● Written task:
Please copy out the lines of the entries below exactly, starting with the line containing "Reading left to" and continuing through the end of the entries.

● Information given:
--- START ---

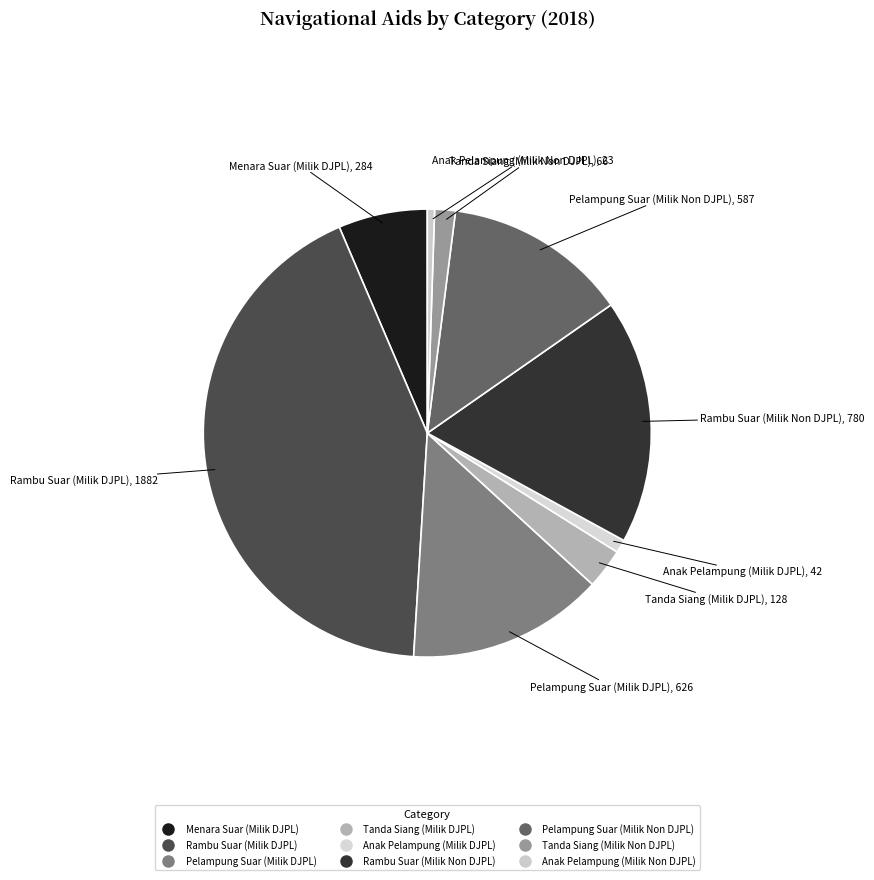

What is the ratio of the value at Tanda Siang (Milik Non DJPL) to the value at Menara Suar (Milik DJPL)?

0.2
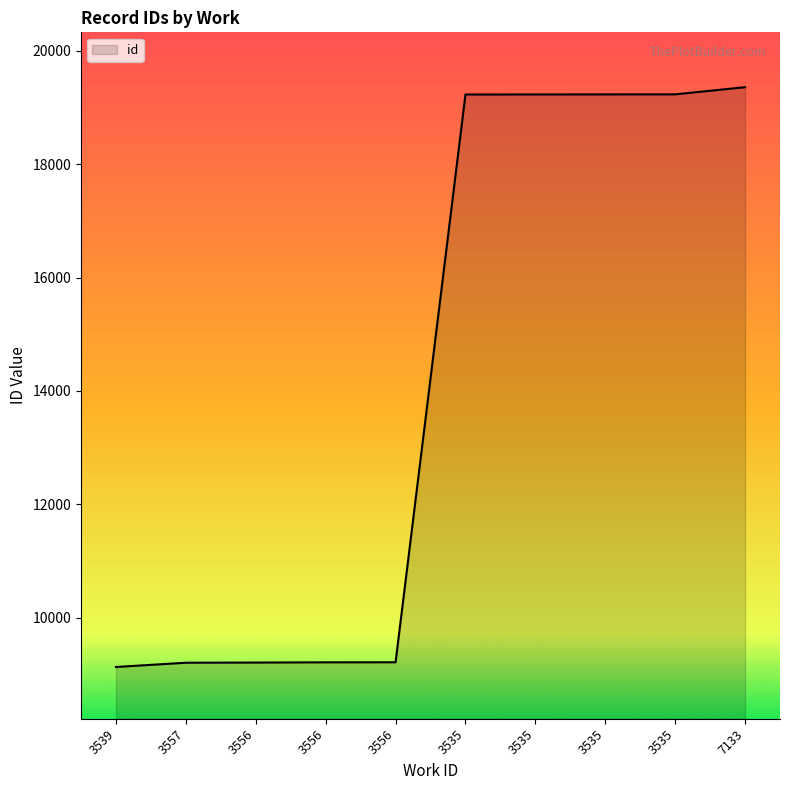

Is this an area chart (filled region under the line)?

Yes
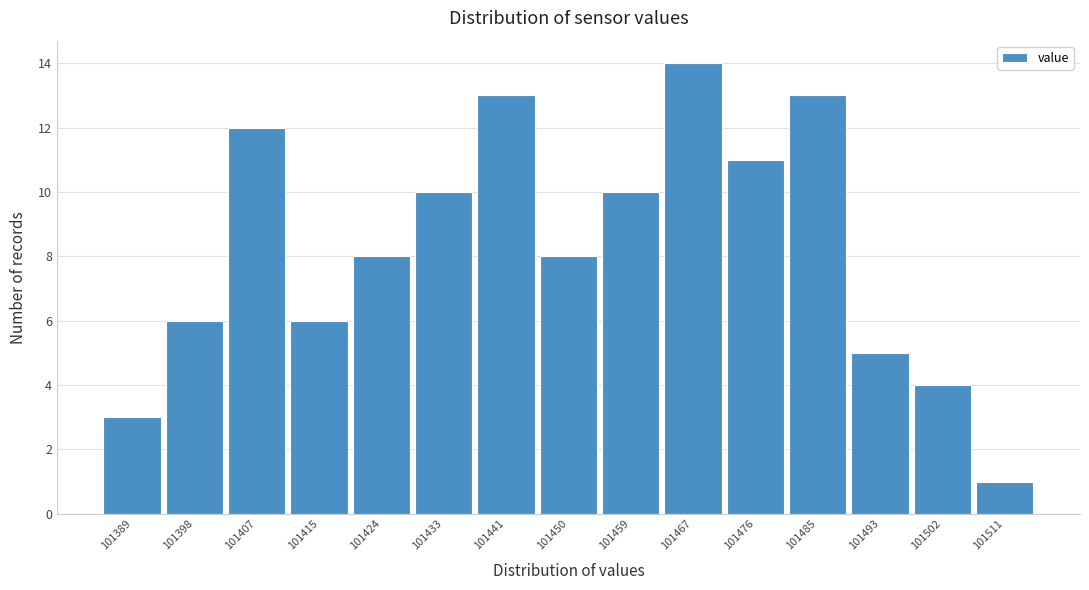

Reading left to right, transcribe all the data shown in this chart.

3	6	12	6	8	10	13	8	10	14	11	13	5	4	1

--- END ---

● Task answer:
Reading left to right, transcribe all the data shown in this chart.

3	6	12	6	8	10	13	8	10	14	11	13	5	4	1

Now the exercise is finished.